First of all, ‘separation of church and state’ appears no where in the U.S. Constitution; it’s a fabrication allegedly founded on the ‘establishment’ clause. Secondly, this IRS harassment will focus exclusively on white conservative institutions and completely ignore the goings on in churhes operated by the likes of Reverend Wright (that would be racist-Wright gets mentioned, finally, at page 3 of the above article). This selective persecution will get a ‘pass’ from the MSM, as did the Clintons use of the FBI to gather intelligence on political enemies and the selective use of IRS audits to intimidate conservative organizations like the Heritage Foundation. An Obama presidency, along with the full support of the alleged ‘watchdog’ media, will be the beginning of the end of civil liberties in America. As is is now on many college campuese, the key to survival will be KEEP YOUR MOUTH SHUT AND DO NOTHING TO REVEAL YOUR THOUGHTS.

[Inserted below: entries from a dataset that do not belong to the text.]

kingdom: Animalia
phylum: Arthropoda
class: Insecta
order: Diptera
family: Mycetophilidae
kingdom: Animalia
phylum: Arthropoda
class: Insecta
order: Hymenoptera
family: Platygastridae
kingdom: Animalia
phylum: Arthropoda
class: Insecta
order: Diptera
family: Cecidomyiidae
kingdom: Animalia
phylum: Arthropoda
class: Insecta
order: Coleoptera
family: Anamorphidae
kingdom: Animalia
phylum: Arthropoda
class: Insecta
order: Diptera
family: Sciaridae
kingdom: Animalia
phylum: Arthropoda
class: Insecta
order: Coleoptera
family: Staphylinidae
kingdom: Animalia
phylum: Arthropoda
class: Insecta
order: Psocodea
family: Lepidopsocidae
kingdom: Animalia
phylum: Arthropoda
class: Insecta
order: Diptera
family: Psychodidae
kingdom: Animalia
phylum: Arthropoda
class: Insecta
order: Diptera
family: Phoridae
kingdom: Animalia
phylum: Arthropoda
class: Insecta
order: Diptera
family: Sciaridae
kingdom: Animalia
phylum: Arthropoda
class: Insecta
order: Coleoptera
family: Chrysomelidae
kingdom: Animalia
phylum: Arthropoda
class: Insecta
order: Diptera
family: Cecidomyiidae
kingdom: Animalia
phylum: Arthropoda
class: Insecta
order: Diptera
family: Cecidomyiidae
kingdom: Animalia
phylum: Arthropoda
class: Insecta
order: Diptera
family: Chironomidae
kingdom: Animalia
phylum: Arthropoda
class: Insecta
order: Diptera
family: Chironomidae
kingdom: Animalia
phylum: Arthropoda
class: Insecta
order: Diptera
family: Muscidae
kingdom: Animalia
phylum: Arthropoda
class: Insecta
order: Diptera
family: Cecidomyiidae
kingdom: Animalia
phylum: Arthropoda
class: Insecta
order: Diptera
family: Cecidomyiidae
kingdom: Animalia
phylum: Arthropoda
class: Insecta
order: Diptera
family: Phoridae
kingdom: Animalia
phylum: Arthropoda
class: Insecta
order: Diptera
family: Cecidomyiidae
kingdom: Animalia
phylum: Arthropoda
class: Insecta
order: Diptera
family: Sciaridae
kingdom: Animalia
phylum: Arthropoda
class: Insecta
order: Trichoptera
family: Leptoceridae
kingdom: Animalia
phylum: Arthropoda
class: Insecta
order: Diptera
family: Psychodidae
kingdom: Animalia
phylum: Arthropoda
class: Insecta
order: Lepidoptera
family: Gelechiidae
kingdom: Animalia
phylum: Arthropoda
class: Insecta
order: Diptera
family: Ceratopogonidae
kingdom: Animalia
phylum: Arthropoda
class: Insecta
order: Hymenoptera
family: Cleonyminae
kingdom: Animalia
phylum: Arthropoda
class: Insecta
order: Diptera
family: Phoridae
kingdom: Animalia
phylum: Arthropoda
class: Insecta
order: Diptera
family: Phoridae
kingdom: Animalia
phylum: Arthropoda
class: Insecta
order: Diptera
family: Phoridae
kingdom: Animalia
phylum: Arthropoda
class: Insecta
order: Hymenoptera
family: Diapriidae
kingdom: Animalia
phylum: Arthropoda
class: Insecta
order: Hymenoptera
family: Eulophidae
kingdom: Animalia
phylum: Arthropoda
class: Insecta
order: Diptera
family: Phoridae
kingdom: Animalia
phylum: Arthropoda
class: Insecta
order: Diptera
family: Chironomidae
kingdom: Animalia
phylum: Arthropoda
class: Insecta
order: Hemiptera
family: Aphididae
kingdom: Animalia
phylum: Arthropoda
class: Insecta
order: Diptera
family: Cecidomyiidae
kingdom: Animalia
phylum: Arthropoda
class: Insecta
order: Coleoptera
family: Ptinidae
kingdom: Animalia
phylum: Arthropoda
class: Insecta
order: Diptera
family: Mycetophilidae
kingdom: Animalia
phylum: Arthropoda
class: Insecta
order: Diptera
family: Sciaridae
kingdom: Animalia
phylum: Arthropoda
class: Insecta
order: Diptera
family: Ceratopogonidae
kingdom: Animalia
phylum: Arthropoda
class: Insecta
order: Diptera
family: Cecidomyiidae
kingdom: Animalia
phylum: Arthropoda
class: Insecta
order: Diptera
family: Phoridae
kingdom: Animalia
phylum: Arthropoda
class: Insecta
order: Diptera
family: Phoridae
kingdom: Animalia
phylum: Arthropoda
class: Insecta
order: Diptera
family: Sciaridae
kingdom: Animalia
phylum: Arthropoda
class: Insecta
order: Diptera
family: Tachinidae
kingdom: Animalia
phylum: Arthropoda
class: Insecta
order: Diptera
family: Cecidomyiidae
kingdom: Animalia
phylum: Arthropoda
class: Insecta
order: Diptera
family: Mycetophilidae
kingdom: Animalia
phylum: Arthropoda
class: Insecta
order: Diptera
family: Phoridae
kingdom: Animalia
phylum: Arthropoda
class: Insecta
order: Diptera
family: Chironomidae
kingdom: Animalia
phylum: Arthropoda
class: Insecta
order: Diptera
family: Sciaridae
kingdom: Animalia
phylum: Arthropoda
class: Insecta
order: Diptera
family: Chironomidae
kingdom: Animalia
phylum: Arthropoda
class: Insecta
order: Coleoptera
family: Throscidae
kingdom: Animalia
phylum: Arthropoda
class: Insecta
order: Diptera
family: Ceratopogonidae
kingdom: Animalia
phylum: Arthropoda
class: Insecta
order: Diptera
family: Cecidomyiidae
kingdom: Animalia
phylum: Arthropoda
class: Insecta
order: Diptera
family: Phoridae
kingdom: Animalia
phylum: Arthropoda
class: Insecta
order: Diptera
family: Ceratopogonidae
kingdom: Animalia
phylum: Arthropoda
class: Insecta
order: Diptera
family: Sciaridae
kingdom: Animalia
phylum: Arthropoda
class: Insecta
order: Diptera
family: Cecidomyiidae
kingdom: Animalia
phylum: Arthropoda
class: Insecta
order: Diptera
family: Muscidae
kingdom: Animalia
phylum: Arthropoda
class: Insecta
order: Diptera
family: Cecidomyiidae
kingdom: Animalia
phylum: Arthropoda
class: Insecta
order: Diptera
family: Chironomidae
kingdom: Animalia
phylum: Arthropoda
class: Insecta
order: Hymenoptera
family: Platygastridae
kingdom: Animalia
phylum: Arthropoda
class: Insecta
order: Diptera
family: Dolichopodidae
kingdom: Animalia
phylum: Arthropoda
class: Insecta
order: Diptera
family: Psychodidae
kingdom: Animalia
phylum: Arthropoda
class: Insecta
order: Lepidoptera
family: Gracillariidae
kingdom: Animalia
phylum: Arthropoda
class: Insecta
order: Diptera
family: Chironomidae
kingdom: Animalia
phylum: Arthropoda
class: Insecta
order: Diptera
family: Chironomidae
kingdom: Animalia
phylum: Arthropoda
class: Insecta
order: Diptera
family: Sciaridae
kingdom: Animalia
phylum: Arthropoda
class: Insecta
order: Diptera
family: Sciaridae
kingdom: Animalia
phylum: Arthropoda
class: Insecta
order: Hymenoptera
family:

The worst that can happen is the church will lose its tax-free status. Some would say, myself included, that this would be a good thing. Now the pastor is truly free to preach the whole Word of God without any government restrictions. He could back any candidate he wanted to and even name names. They may have to cut a program or two because of a tighter budget, though.
(I gag when I say former church because Obama only gave up his membership for political purposes, not because he disagrees with anything that was preached there.)
Other "non-profit, tax-exempt organizations as well have no problem with endorsing liberal candidates: NEA, Planned Parenthood, et al.
It is only when conservstive congregations and pastors come out favoring pro-life, pro-family, pro-faith messages from the bible, face IRS "investigations" (some might refer to them as "inquisitions") from the secular, leftist, hate-mongering "IRS".
And then only when "congressional or private citizens" report them and have the strong arm of the (in)Justice Department come after them.
I’ve fought against leftist politics in my own church but I’ve backed off my earlier position of banning politics in the pulpit. My position is now that they can do as they please, but I reserve the right to debate, withhold funds, or just leave.
This is clearly designed to create a test case. If the pastor has the approval of his board of deacons (or it’s equivalent), then more power to him.
It is constitutionally questionable that the United States restricts constitutional rights in order for a bona fide religious organization to be tax exempt.